Since the integrand is always nonnegative, Fubini's/Tonelli's theorem says that we can switch the order of integration. That's why I initially integrated by parts.

$ \displaystyle = \int_{0}^{\infty} \int_{0}^{\infty} t (1- \cos x) e^{-tx} \ dx \ dt = \int_{0}^{\infty} t \Big( \frac{1}{t} - \frac{t}{1+t^{2}} \Big) \ dt$

$ \displaystyle = \int_{0}^{\infty} \frac{1}{1+t^{2}} \ dt = \frac{\pi}{2}$

 

[I like Serena]

Lots of things look different while they are actually the same.
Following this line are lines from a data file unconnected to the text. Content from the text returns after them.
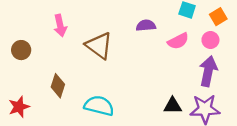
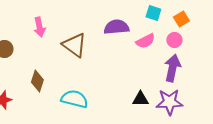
purple semicircle: (146, 26) -> (116, 27), size x1.4

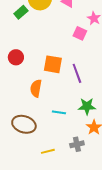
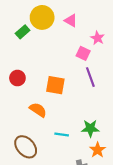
purple line: (77, 73) -> (90, 77), moved
orange semicircle: (36, 88) -> (38, 110), turned 114
brown ellipse: (24, 124) -> (26, 147), turned 30

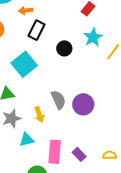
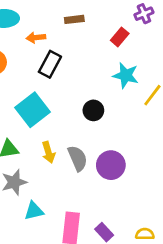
cyan star: (93, 37) -> (126, 75), turned -30
black circle: (64, 48) -> (93, 110), moved
yellow arrow: (39, 115) -> (48, 152), moved

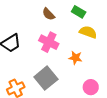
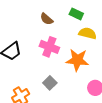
orange star: (75, 58) -> (77, 60), size x1.6
gray square: (46, 78) -> (50, 83), size x0.6

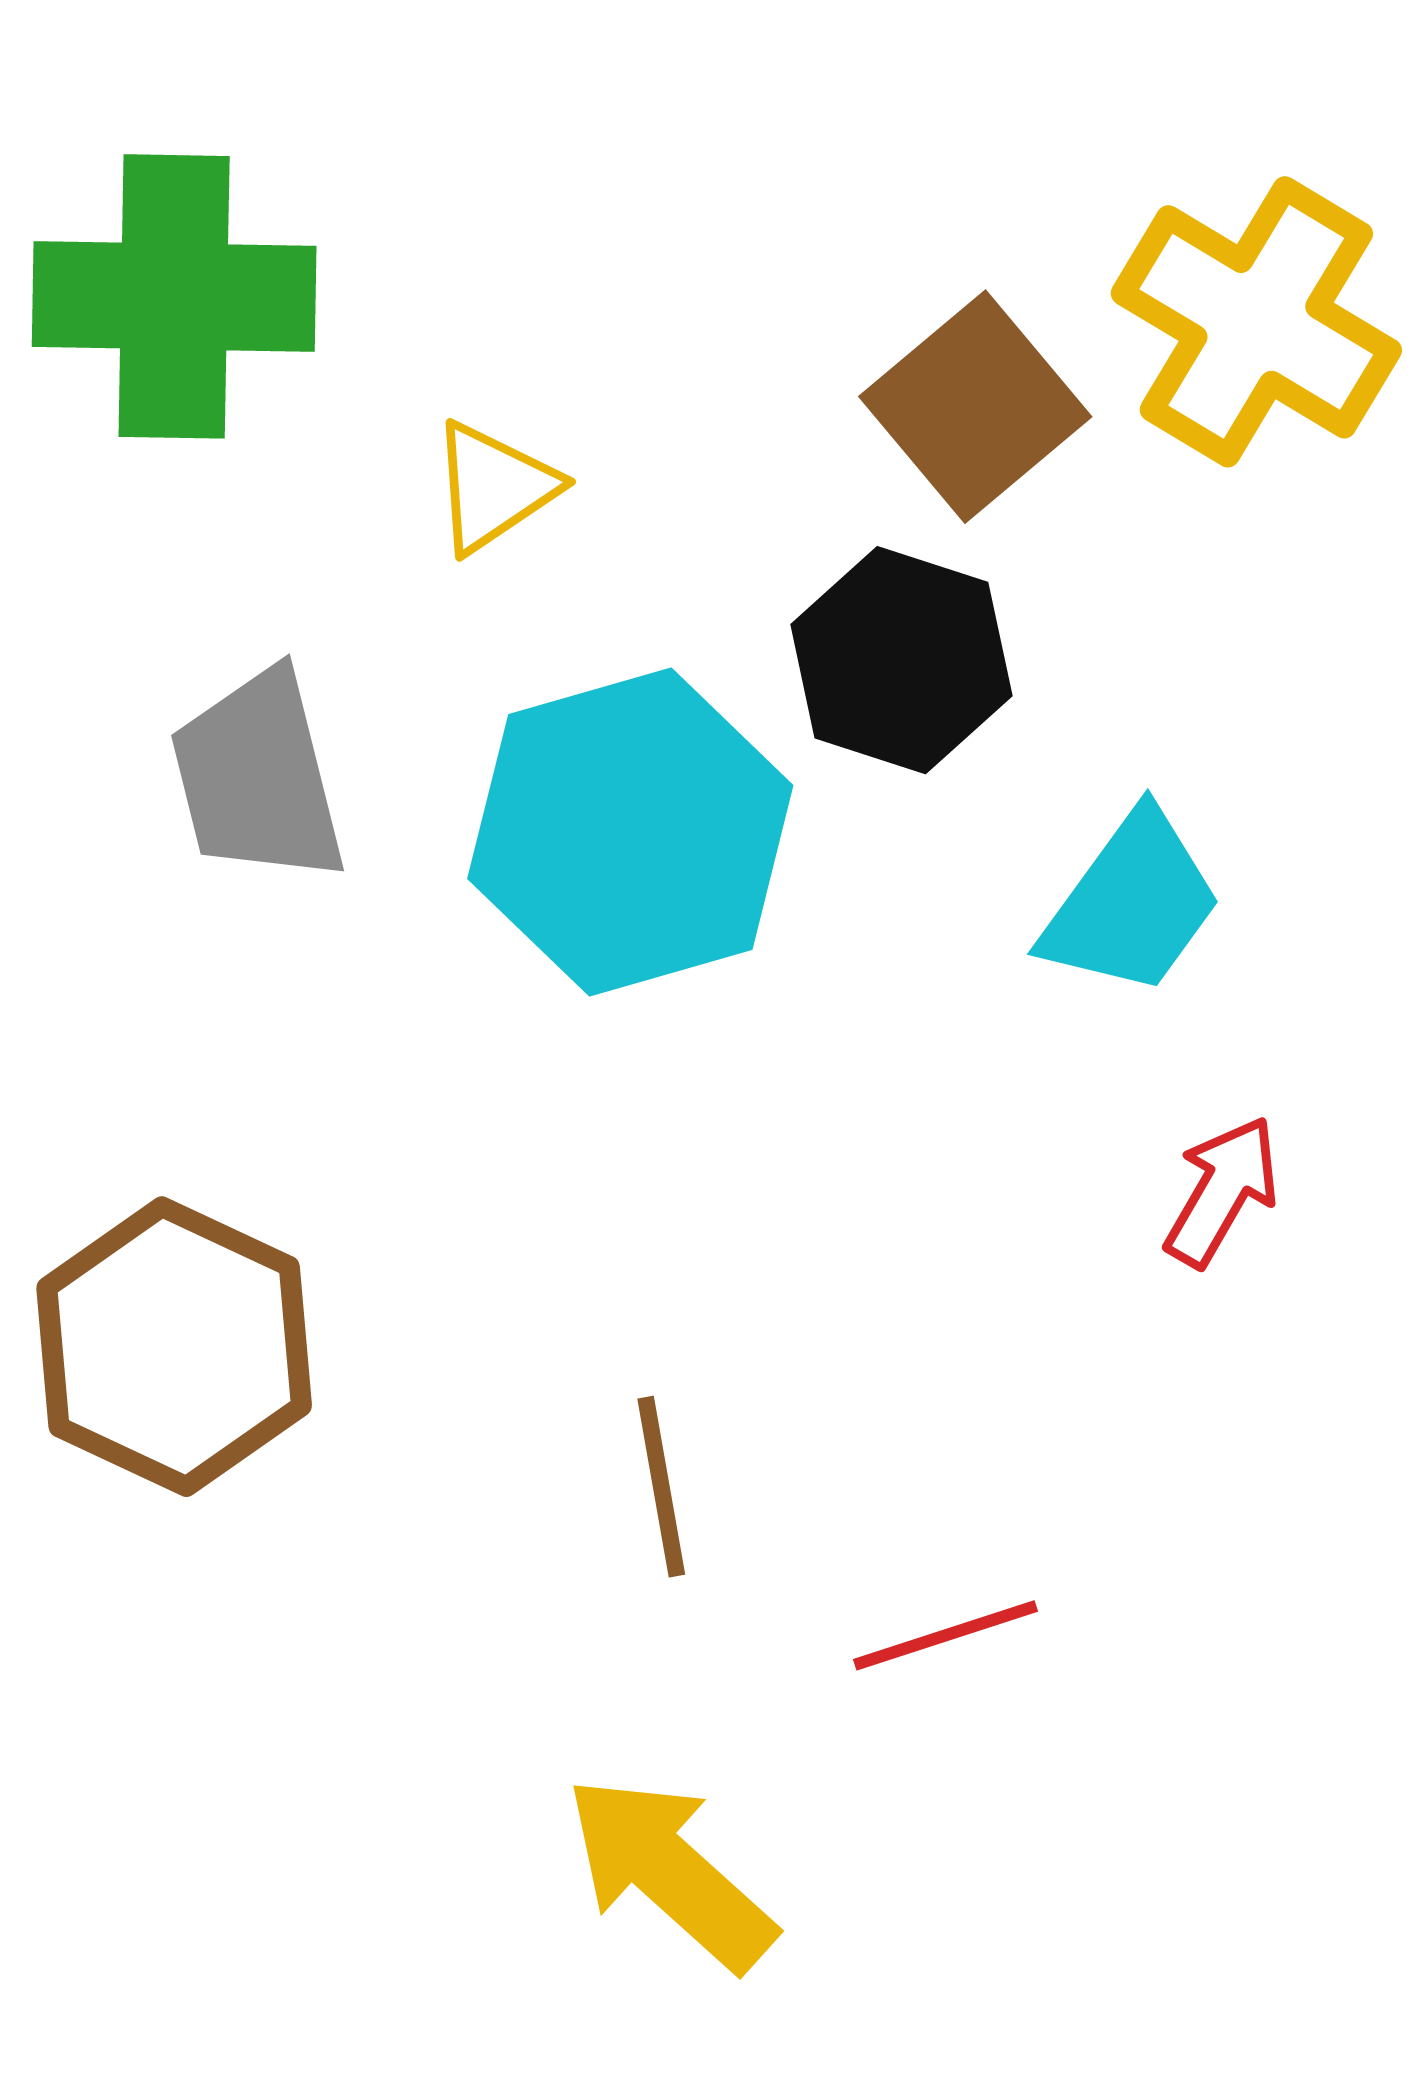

Finding the connection is not so easy, though .

I guess the trick is in understanding how the Laplace transform works.
Once you learn how to apply it in its integral form, your derivation pops out.
As for the Fourier transform, I have to admit that it's not so nice to look up a transform.
On the other hand, it's really easy to deduce the inverse transform of the rectangle function:
$$\mathcal F^{-1}\{\text{rect } \xi\}(x) = \int_{-\infty}^\infty \text{rect } \xi \ e^{2\pi i \xi x} d\xi = \int_{-1/2}^{1/2} e^{2\pi i \xi x} d\xi = \left. \frac 1 {2\pi i x} e^{2\pi i \xi x} \right|_{-1/2}^{1/2} = \frac 1 {2i \pi x}(e^{i \pi x} - e^{-i \pi x}) = \text{sinc x}$$

So that makes the Fourier transform solution still pretty easy and really different (that is, no derivative involved).

- - - Updated - - -

$ \displaystyle = \int_{0}^{\infty} \int_{0}^{\infty} (1- \cos x) te^{-xt} \ dt \ dx $

Where did that new integral come from?
It looks suspiciously like a Laplace transform.

 

[polygamma]

Where did that new integral come from?
It looks suspiciously like a Laplace transform.

I just expressed the integral as an iterated integral by using the Laplace transform $ \displaystyle \int_{0}^{\infty} t e^{-xt} \ dt = \frac{1}{x^{2}}$.

In general, $\displaystyle \int_{0}^{\infty} t^{n} e^{-xt} \ dt = \frac{n!}{x^{n+1}}$.

A lot of integrals can be evaluated in this manner.